El Mundo de Ayer, por el Prof. Chayo Palos de Anda

En mis últimos artículos publicados en Ágora me he estado refiriendo a lo que fue mi vida en San Juan de los Lagos y que quedó grabado en mi conciencia, lo cual quiere decir que lo que cuento es mi punto de vista y no el de todos los Sanjuanenses, de los que tienen mi edad o me rebasan.

Dice un proverbio: “Cada quien habla de la feria, según le va en ella”, o como dijo Campoamor : “en este mundo mortal, nada es verdad, nada es mentira, todo es según el cristal con que se mira”, pero no vayan a pensar que soy perogrullo, se que cada ser humano tiene su punto de vista sobre el mundo y la vida, pues generalmente el acto de captar un valor se reduce a la comparación automática e inconsciente del  objeto, con estas cualidades y tendencias subjetivas, y a este acto se le puede llamar “valorización”, que es una comparación que realiza nuestro juicio.

SAN JUAN ANTIGUO 034

Pero lo que les quiero comentar ahora es algo un poco diferente en cuanto a su contenido, pues me voy a referir a un tema un poquito problemático abordarlo, y sobre todo, el que puede ser valorizado por la juventud actual.

Cuando era niño, San Juan de los Lagos era más sencillo, con menos habitantes, la presencia de profesionistas era muy reducida, pues no había más que dos o tres médicos, dos farmacéuticos, un abogado y muchos clérigos, es decir sacerdotes, y casi todos pertenecían al servicio y culto en el Santuario de Nuestra Señora de San Juan de los Lagos, no había más que una parroquia, la de San Juan Bautista.

Pasaron los años, y algunos jóvenes de familias pudientes económicamente, que pretendían estudiar una carrera profesional, tenían que salir de San Juan y trasladarse a Guadalajara o a otro Estado de la República Mexicana donde había Universidades para estudiar una carrera.

Pero había un problema, las convicciones de un estudiante con referencia a sus capacidades son un factor poderoso en su eficiencia mental. Sus convicciones sobre sí mismo pueden cambiarse, y sus métodos de trabajo mejorarse, pero esto último no mejorará sino hasta el momento en que él decida mejorarlo y persista en aprender los hábitos mejores y nuevos para él.

Para resolver este problema se debe preguntar ¿Qué es un buen estudiante?

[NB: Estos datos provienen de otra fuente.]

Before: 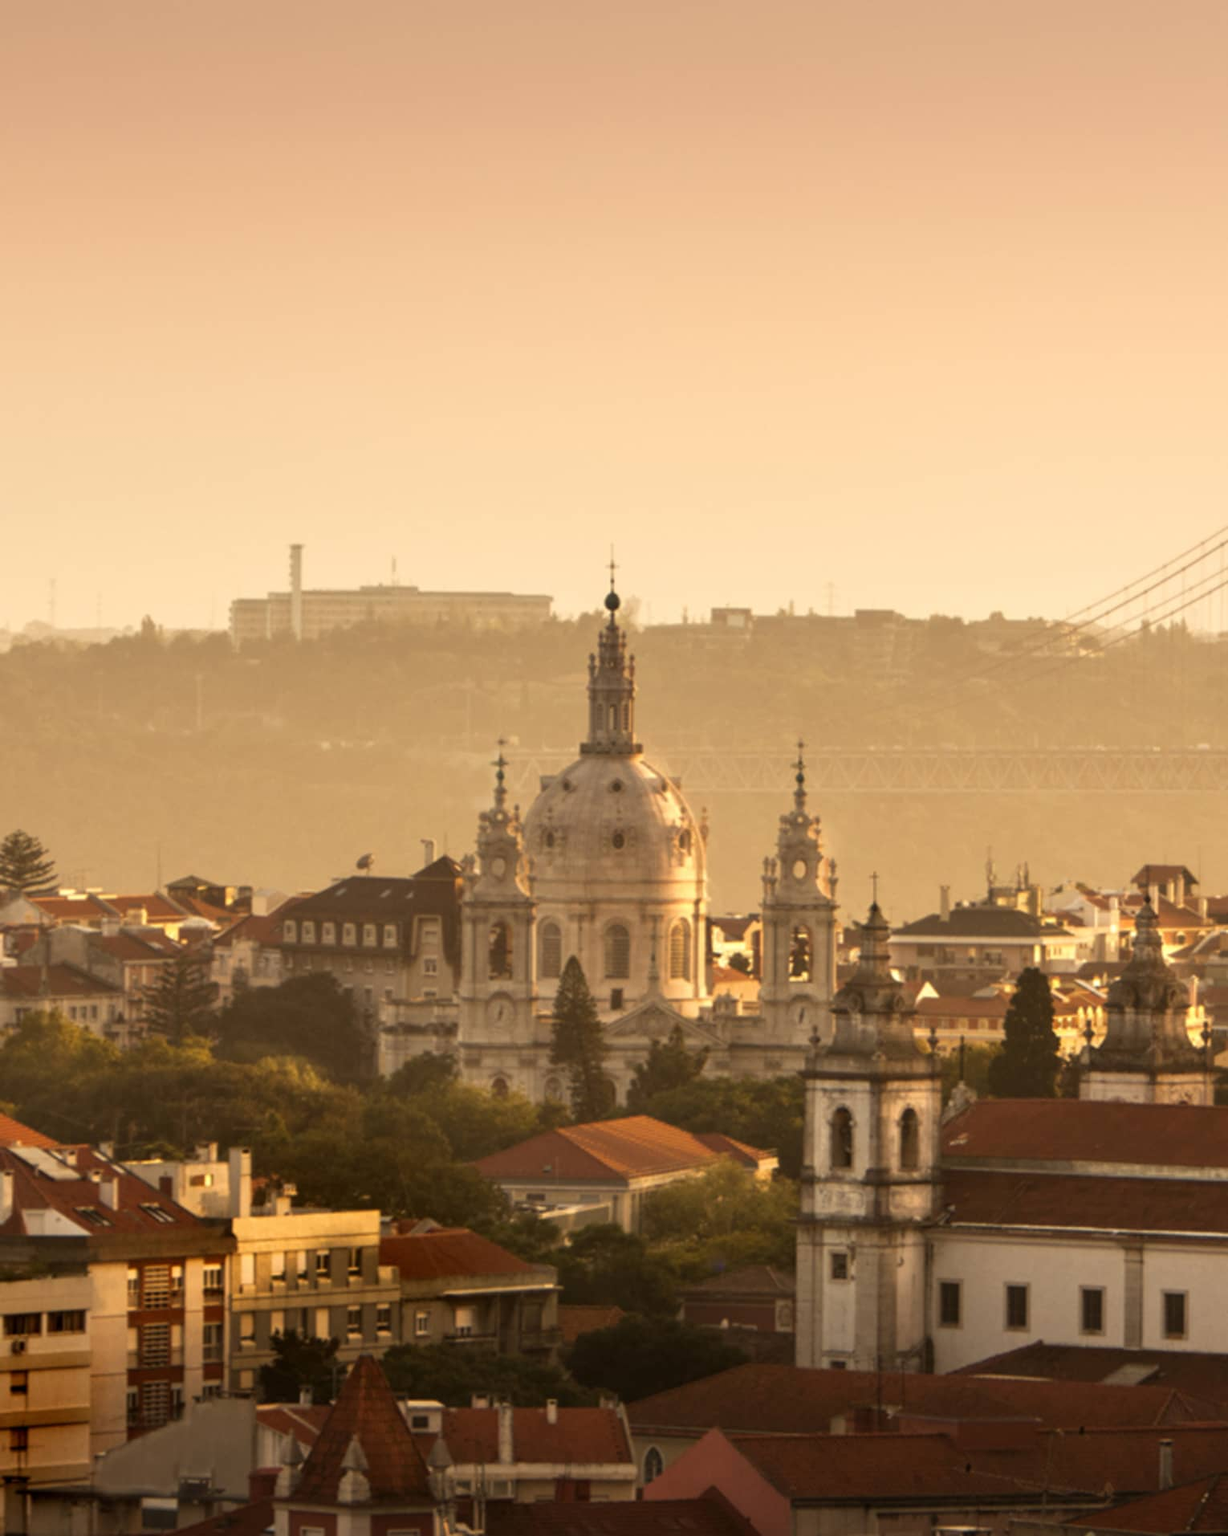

Los estudiantes universitarios tienen varias definiciones del “buen estudiante”, la mayoría de ellas no es muy halagüeña, para el estudiante que tiene calificaciones elevadas, los psicólogos ofrecen definiciones más significativas que las típicas de los estudiantes:

 1.-Clasificacion equivocada.- los estudiantes de esta categoría carecen de aptitudes y de interés en otras calificaciones de la personalidad, cosa necesaria para el programa de estudios que siguen.

2.-Antecedentes de instrucción inadecuadas.- los estudiantes que sufren esta desventaja realizan el trabajo a un nivel inferior.

3.-Uso inadecuado del tiempo.- esto puede ser, principalmente, síntoma de algún otro trastorno.

4.-Interferencia con el estudio de problemas ajenos a la esfera escolar.

5.-Dominio inadecuado de los hábitos y habilidades de estudios.

El estudiante que sufre trastornos emocionales a causa de problemas personales, como conflictos con sus padres, malos contactos sociales o dificultades económicas, puede ser o no ser un buen estudiante.

Las propias definiciones y convicciones del individuo con referencia a sí mismo son factor poderoso, así como su talento y habilidad; así como la carencia de estos; todo esto que digo, así como el trato con muchos jóvenes que fueron mis alumnos, y también amigos, me demostraron los aciertos de estos comentarios.